EXCERPT PROVIDED =
Many traders came because of factors such as low interest rates, excess liquidity in the market, lack of viable ventures to park money into etc. And now many investors are cashing out.

Analysts agreed noting the high profit-taking mostly by short traders and day traders is bringing the market down.

Some stockbrokers are still hung over the infamous circulars sent by the Colombo Stock Exchange (CSE) in late January – early February. But they know that incident was only a trigger for the CSE to decline. “The first three firms Expolanka, Browns Investments and LOLC mentioned in the circular attributed to 40 per cent of the turnover of the CSE at that time and the circulars created shockwaves but it wasn’t the reason the CSE is declining,” a stockbroker said pointing out this decline was ‘due’.

Another stockbroker best explained it saying the CSE was sitting on a time bomb with an overheated market – the CSE only pulled the pin with the circulars. “After the market’s exponential rise, most investors walked away taking profit.”

The share splits, which is when a firm issues more shares of stock to shareholders without reducing the value of their stakes- that were announced didn’t help either.

They don’t give real value to the shares. The share prices of those firms whose share subdivisions were announced have come down by almost 40 per cent.  The hype and heat created by the split declaration saw these shares increase in price (which was an artificial rise) and (mostly) the first time traders who followed these shares got burnt. While this isn’t ‘pump and dump, share splits does this to share prices.

An analyst pointed out that in January, amidst the 30 per cent rise in the market, two or three corrections should have happened. January’s turnover was more than the years 2012, ’13, ’16, ’17, ’18 and ’19 combined. “The euphoria in January on the value in the CSE and the price hike was too much.” This rise in January is the highest rise in the CSE in a single month.

Another analyst pointed out that although the margin trading providers grant 50 per cent in margins to purchase stocks, the investors should have bought shares for only about 35 per cent of the margin for the mere reason that should their stocks come down in price, they wouldn’t be forced to sell. Predictably the opposite is what happened. When they had the purchasing power, with every single cent in their possession, these investors had bought shares.

The CSE activity is low but participants refuse to be down and out – as they should be. Most stockbrokers are not that perturbed as they believe this correction in fact is a good sign. “The activity levels will resume once the market hits realistic levels,” a third stockbroker said.

As will be the case many are confident that once wounds are healed, the same prey will return to the market.

SUPPLIED RECORDS =
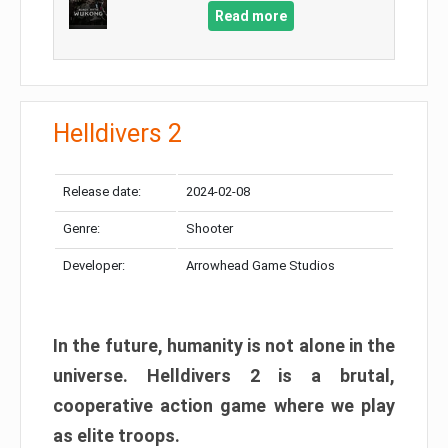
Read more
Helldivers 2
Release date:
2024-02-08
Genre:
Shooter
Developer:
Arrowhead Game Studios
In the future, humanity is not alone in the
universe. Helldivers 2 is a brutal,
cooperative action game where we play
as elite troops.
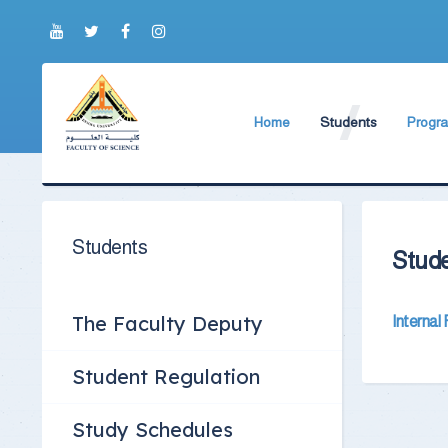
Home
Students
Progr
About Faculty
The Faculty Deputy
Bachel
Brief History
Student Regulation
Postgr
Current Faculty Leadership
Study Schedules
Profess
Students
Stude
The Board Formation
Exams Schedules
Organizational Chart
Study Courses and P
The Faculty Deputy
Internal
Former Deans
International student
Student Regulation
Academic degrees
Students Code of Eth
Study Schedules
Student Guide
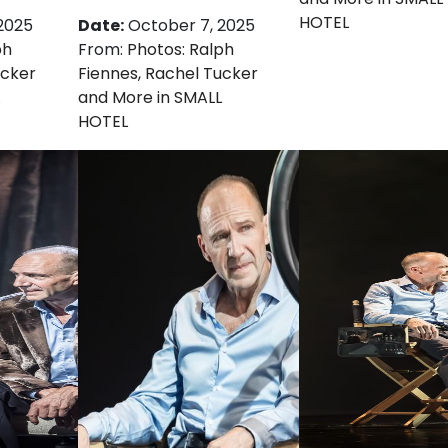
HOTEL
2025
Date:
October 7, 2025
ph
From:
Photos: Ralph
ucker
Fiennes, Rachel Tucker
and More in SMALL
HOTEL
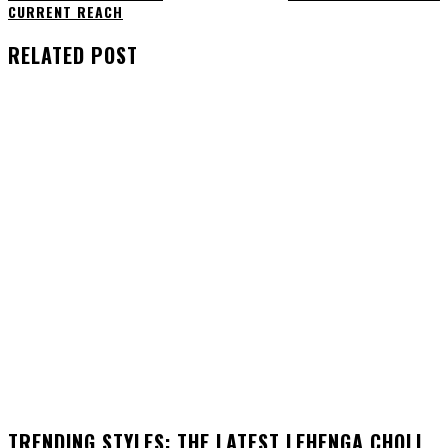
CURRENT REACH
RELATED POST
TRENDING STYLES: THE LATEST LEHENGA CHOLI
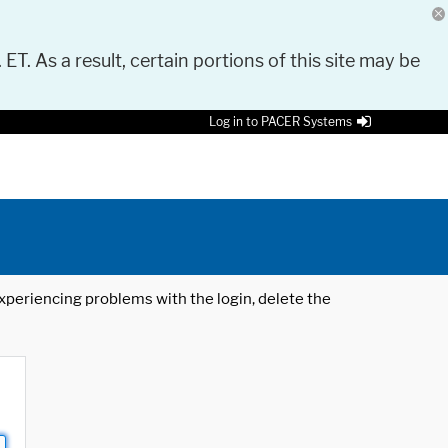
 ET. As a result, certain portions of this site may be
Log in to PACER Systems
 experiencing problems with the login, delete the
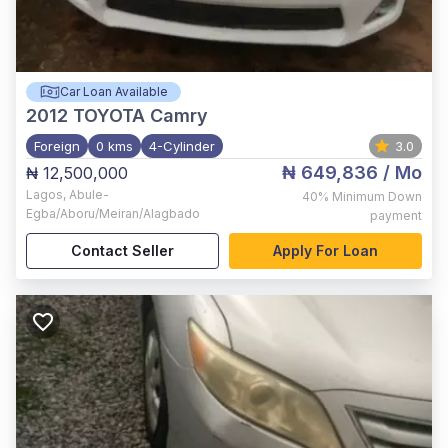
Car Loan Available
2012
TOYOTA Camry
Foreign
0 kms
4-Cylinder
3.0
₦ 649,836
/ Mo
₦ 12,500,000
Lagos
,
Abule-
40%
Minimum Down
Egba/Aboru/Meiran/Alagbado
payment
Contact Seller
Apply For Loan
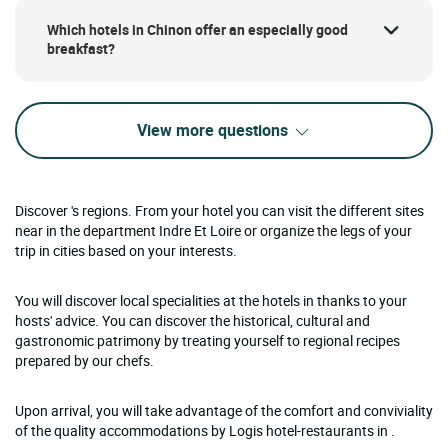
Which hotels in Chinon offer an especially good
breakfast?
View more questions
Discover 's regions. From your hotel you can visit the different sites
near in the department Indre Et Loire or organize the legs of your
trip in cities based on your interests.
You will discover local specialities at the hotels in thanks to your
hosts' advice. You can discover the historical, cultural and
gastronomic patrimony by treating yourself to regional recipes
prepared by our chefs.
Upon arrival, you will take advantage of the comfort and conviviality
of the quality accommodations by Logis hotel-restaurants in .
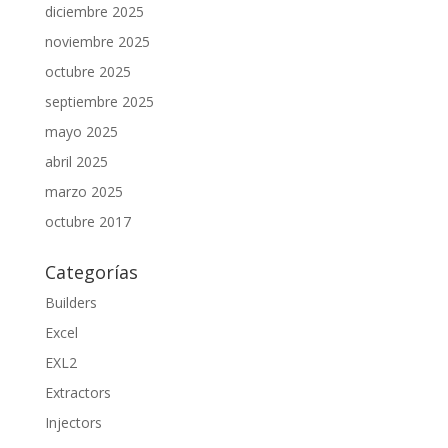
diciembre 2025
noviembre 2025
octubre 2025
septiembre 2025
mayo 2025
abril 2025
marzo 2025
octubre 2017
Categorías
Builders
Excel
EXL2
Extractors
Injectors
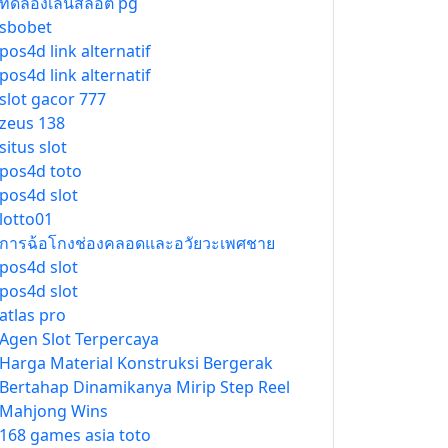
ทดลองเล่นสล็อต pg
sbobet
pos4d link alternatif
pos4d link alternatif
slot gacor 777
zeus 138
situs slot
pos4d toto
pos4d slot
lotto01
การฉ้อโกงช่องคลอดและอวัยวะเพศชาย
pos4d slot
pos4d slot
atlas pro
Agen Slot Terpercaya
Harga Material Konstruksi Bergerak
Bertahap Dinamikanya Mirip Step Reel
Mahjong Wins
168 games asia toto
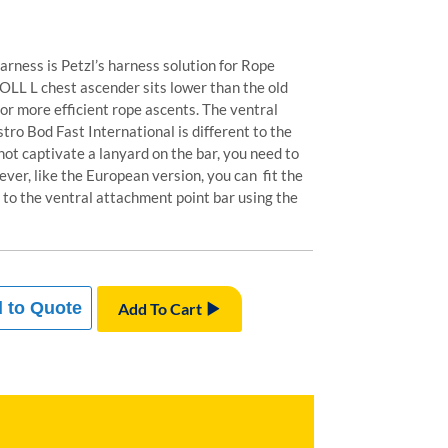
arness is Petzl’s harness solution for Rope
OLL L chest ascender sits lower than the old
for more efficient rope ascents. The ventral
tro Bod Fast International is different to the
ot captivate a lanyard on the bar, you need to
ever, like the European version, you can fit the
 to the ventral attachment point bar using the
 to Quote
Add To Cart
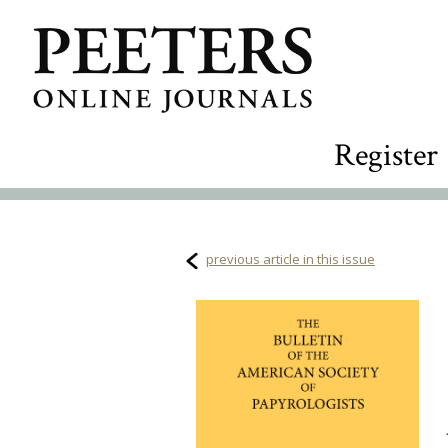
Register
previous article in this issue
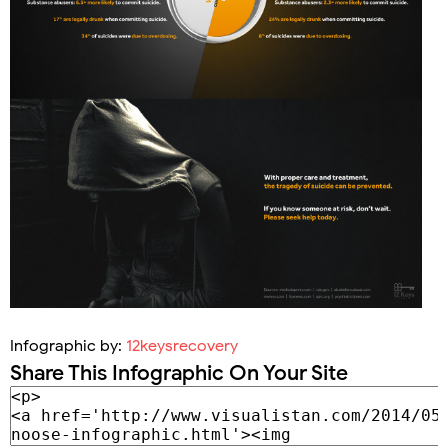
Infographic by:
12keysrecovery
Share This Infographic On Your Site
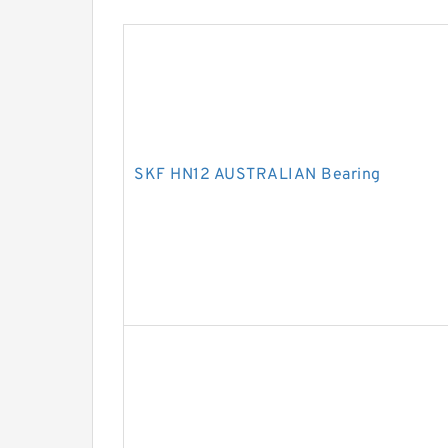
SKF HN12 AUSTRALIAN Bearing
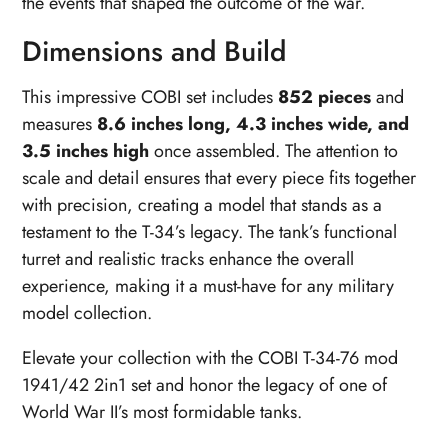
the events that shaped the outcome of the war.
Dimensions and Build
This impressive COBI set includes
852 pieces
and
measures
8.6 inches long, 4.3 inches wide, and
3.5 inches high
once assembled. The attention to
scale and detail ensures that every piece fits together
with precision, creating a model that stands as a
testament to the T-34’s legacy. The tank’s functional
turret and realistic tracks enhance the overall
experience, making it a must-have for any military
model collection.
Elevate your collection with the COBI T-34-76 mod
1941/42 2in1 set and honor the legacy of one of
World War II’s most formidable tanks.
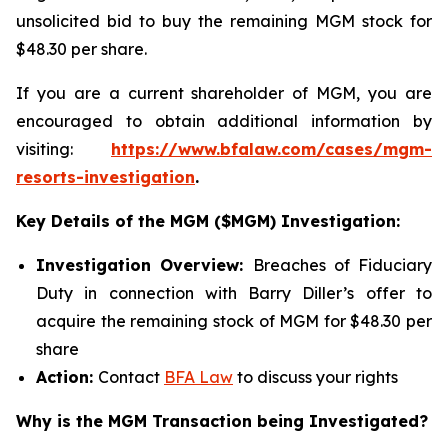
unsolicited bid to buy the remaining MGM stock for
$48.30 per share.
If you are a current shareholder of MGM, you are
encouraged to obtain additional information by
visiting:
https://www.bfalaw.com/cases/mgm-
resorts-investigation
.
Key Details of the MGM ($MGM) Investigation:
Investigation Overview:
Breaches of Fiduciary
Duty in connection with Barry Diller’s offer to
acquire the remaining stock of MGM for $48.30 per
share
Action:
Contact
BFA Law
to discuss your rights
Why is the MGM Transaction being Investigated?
---
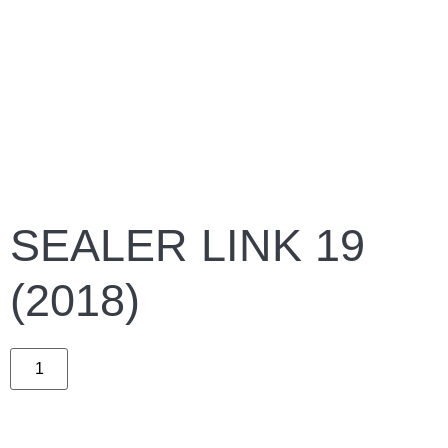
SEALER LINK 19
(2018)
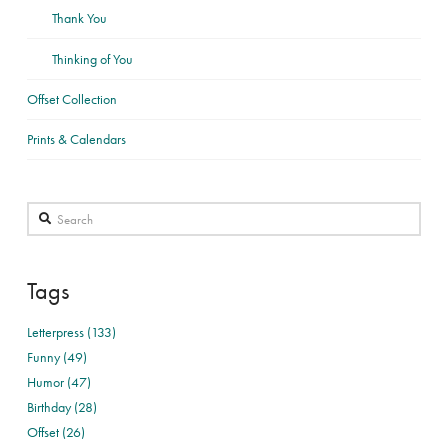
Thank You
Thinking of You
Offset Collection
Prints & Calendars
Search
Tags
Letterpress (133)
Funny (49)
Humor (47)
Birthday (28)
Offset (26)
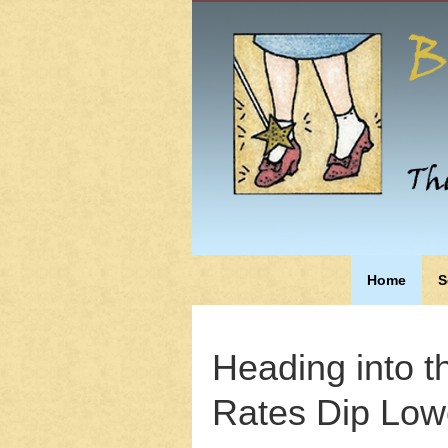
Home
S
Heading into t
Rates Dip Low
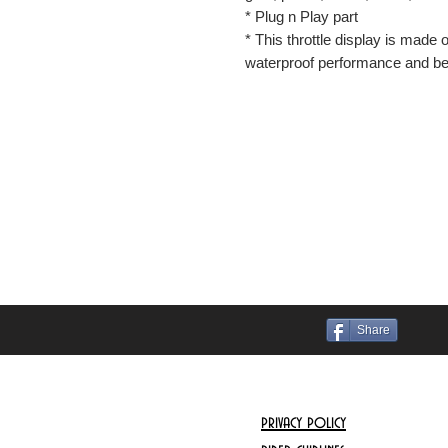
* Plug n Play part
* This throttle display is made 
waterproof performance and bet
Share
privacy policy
---
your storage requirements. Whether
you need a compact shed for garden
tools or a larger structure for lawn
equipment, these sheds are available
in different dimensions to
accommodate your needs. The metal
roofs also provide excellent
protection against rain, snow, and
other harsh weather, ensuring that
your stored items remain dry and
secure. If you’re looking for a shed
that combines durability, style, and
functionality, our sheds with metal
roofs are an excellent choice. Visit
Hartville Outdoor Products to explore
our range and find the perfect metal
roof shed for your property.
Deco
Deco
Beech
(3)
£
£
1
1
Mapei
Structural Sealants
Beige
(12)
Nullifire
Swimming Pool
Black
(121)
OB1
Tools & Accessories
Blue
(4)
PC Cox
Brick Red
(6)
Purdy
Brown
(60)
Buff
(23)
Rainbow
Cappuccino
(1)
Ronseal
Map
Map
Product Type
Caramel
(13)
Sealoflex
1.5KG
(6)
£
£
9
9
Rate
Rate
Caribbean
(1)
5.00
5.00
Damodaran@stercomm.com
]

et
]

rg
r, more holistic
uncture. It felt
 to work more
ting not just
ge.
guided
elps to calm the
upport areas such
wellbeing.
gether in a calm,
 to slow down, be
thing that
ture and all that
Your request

TASK DETAILS = Can you pull from the excerpt on the Colombo Stock Exchange decline the passage that starts with "Another analyst pointed" and goes on through "third stockbroker said.", copied word for word?

EXERCISE OUTPUT =
Another analyst pointed out that although the margin trading providers grant 50 per cent in margins to purchase stocks, the investors should have bought shares for only about 35 per cent of the margin for the mere reason that should their stocks come down in price, they wouldn’t be forced to sell. Predictably the opposite is what happened. When they had the purchasing power, with every single cent in their possession, these investors had bought shares.

The CSE activity is low but participants refuse to be down and out – as they should be. Most stockbrokers are not that perturbed as they believe this correction in fact is a good sign. “The activity levels will resume once the market hits realistic levels,” a third stockbroker said.